Recurso em sentido estrito nº 7000679-19.2022.7.00.0000.
Palavras-chave:
Denúncia - rejeição, Ingresso clandestino, Princípio da consunção, Princípio da insignificância penal, Princípio do in dubio pro societate.Resumo
1. O crime de Ingresso Clandestino, sendo de mera conduta, dispensa resultado naturalístico. A entrada de agente em Organização Militar (OM), por onde seja defeso o seu ingresso, perfaz a subsunção do fato à norma. O sucesso da segurança
orgânica da “ultima ratio” do Estado (patrimônio humano, material e imaterial) depende da tutela emanada pelo art. 302 do CPM. O emprego de técnicas de escalada para a transposição de obstáculo robusto, erguido nos limites do quartel, denota dolo intenso.
2. O delito de ingresso clandestino é de natureza subsidiária e opera como “soldado de reserva”, não sendo absorvido pelo crime-fim de furto, na modalidade tentada, por hipótese concernente à aplicação do Princípio da Consunção, quando inexiste imputação à infração mais grave.
3. A rejeição da Denúncia, calcada na atipicidade material da conduta, pelo viés da insignificância e sem o mínimo de profundidade investigativa, constitui autêntico julgamento antecipado da “lide”.
4. As Forças Armadas, mediante a prevenção geral e especial previstas no CPM, apenas serão regulares e permanentes mediante a tutela confiada, pela Constituição Federal, à Justiça Militar da União. As OM estão dotadas do necessário aparato dedicado à defesa da sociedade e muito cobiçado pela criminalidade. Assim, resguardam-se vidas humanas, bens imateriais e materiais, inclusive de natureza bélica (armas, munições, explosivos, viaturas, aeronaves, embarcações etc).
5. A reprovabilidade da conduta do intruso merece, igualmente, censura no âmbito da vida civil, diante da inviolabilidade do domicílio do cidadão comum. Comparativamente, o ingresso clandestino, previsto na Lei Penal Militar, explicita parâmetros de proteção superlativamente mais robustos, em face da magnitude do bem jurídico posto em risco e do caráter público da tutela legal.
6. Os operadores do Direito, diante da realidade da segurança pública nacional, devem perceber, justamente por integrarem esta Justiça Especializada, que o eventual ingresso de agente, mesmo quando alegada a única intenção de comer frutas de árvore situada na OM ou de atalhar rotas, pode esconder planos futuros. Por exemplo, testar o plano de vigilância, conhecer melhor o sistema de segurança e as instalações para, mediante posterior operação criminosa, invadir o quartel, agredir pessoas, empreender sabotagem, obter vantagens ilícitas e/ou subtrair
armas.
7. Os diversos vetores que guiaram a tipificação do art. 302 do CPM merecem especial atenção.
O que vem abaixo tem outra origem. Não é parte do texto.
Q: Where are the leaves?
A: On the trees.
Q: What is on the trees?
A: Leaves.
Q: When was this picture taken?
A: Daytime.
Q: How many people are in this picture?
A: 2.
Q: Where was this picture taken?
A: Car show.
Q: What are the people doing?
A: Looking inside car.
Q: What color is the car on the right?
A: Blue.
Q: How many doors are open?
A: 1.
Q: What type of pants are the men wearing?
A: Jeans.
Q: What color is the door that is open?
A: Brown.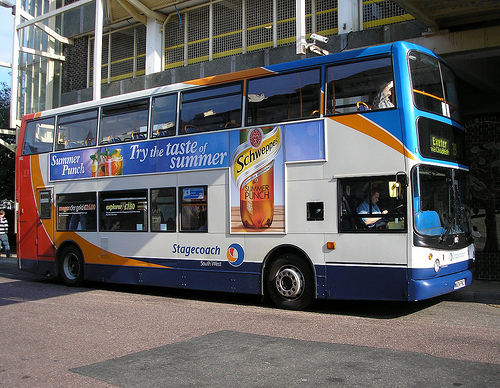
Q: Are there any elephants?
A: No, there are no elephants.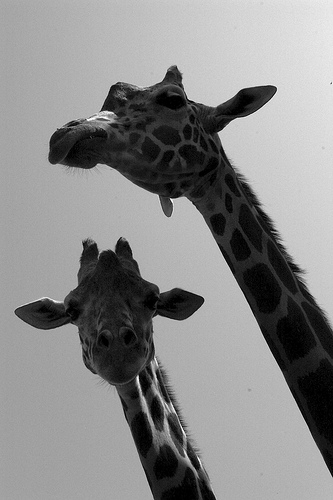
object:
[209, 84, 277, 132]
ear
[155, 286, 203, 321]
ear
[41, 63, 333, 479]
animal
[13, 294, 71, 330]
ear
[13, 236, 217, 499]
animal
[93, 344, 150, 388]
mouth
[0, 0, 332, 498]
photo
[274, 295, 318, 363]
spot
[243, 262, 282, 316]
spot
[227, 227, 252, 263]
spot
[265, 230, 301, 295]
spot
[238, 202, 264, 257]
spot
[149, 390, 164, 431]
spot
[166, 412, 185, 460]
spot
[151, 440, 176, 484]
spot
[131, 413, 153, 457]
spot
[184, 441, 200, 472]
spot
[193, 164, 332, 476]
neck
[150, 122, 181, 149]
black spots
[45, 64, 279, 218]
head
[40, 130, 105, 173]
mouth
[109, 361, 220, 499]
neck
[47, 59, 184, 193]
face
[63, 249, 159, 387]
face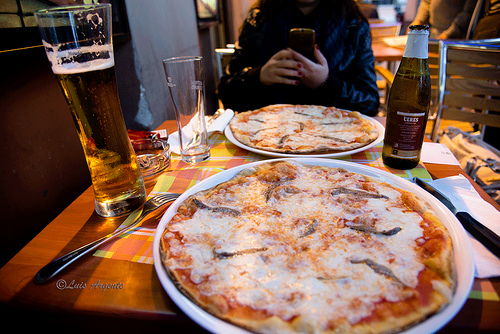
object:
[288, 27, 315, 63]
cell phone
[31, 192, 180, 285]
fork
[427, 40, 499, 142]
chair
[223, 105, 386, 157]
plate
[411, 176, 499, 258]
knife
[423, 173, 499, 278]
napkin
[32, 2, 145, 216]
glass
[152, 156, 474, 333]
serving plate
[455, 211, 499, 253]
handle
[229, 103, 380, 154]
pizza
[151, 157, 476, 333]
dish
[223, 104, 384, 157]
dish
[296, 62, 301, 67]
nail polish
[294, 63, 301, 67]
nail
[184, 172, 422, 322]
cheese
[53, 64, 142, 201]
beverage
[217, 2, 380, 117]
blue blouse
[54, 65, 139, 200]
beer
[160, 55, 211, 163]
beer glass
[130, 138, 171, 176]
ash tray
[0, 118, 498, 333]
table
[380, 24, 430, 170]
beer bottle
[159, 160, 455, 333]
pizza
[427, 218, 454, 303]
crust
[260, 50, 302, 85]
hand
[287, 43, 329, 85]
hand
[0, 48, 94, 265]
back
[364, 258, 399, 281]
anchovies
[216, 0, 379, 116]
lady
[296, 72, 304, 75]
polish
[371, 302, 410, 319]
orange sauce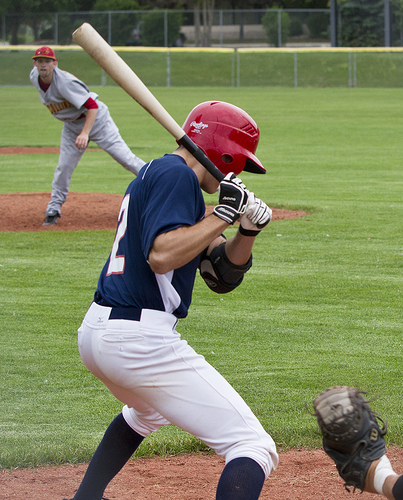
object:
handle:
[176, 129, 248, 207]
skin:
[161, 240, 196, 253]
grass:
[0, 260, 64, 437]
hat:
[31, 45, 57, 59]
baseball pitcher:
[26, 46, 156, 230]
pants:
[40, 110, 149, 212]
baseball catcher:
[315, 376, 403, 499]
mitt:
[314, 393, 389, 490]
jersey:
[94, 151, 209, 309]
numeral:
[104, 193, 131, 276]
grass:
[280, 245, 402, 385]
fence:
[0, 48, 403, 87]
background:
[18, 14, 383, 77]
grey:
[55, 85, 77, 95]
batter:
[78, 94, 277, 500]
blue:
[151, 177, 188, 207]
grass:
[274, 104, 396, 188]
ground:
[23, 468, 333, 493]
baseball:
[313, 385, 361, 433]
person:
[78, 99, 298, 500]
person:
[23, 46, 148, 228]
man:
[74, 101, 276, 500]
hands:
[215, 171, 248, 220]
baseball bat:
[70, 21, 226, 182]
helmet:
[179, 100, 265, 178]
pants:
[75, 301, 282, 474]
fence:
[0, 0, 400, 47]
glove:
[215, 169, 247, 223]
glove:
[240, 192, 273, 235]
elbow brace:
[198, 241, 254, 296]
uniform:
[28, 68, 148, 203]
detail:
[44, 98, 73, 115]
Além da nítida necessidade demanutenção da integridade e da credibilidade das Forças Armadas, esse tipo penal também resguarda a vida das Sentinelas e dos eventuais invasores. Flexibilidades jurisprudenciais fomentam a
criatividade criminosa e, ainda pior, trazem insegurança jurídica para os defensores das OM – Comandantes, Oficiais de Dia, Sentinelas etc.
8. A fase do juízo de prelibação, destinado ao exame da Denúncia, perscruta o atendimento dos requisitos legais exigidos nos arts. 77 e 78, ambos do CPPM. Nesse sentido, opera a análise da descrição minuciosa da conduta, em tese, delituosa, com todas as suas circunstâncias, supostamente reveladoras da materialidade, bem como os indícios suficientes da autoria, aos quais alude o art. 30 do CPPM. Nessa fase, há a prevalência do brocardo “in dubio pro societate”. Evita-se impedir, prematuramente, instrução processual, única capaz de elucidar potenciais ataques à última ferramenta de proteção da sociedade.
9. Provimento do Recurso Ministerial. Instauração do Processo Penal castrense. Baixa dos autos ao Juízo “a quo”. Decisão unânime.